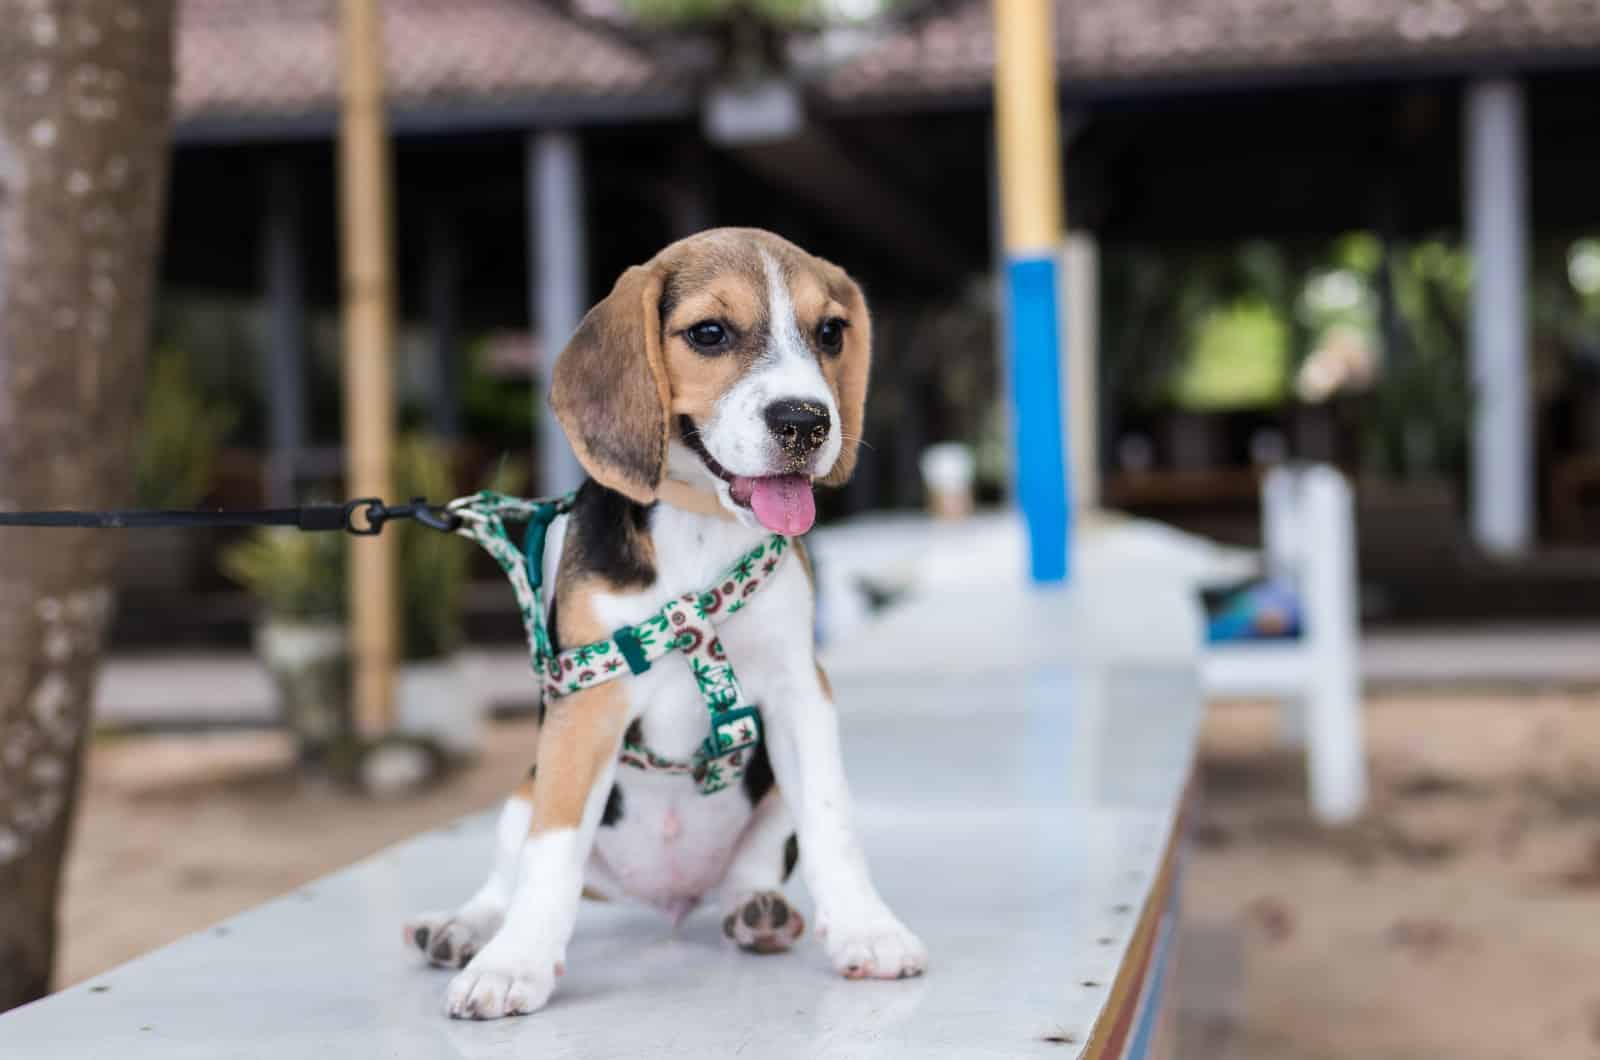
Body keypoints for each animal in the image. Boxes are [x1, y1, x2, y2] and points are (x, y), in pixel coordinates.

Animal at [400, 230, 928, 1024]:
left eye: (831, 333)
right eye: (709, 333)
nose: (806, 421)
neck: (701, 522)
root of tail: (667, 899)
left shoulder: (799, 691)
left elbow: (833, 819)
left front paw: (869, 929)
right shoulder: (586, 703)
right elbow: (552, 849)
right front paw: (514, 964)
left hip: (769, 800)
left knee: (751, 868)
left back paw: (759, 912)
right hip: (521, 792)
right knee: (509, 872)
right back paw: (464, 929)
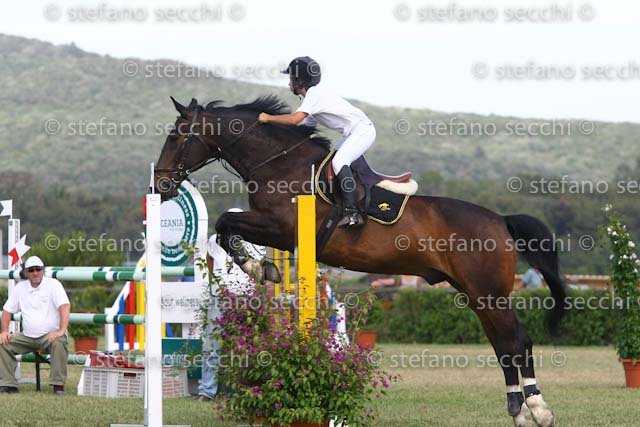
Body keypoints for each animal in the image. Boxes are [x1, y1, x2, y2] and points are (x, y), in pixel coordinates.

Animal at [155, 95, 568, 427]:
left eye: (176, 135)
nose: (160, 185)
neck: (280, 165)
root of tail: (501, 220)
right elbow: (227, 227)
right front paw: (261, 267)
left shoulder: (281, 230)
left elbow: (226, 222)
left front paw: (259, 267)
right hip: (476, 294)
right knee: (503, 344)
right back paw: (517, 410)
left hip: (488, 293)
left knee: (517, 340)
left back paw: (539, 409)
#####
§ The problem:
Every line holding the string "shoulder" should be copied here, so please find those lines in the data.

§ Exercise answer:
left shoulder: (799, 691)
right shoulder: (586, 703)
left shoulder: (281, 230)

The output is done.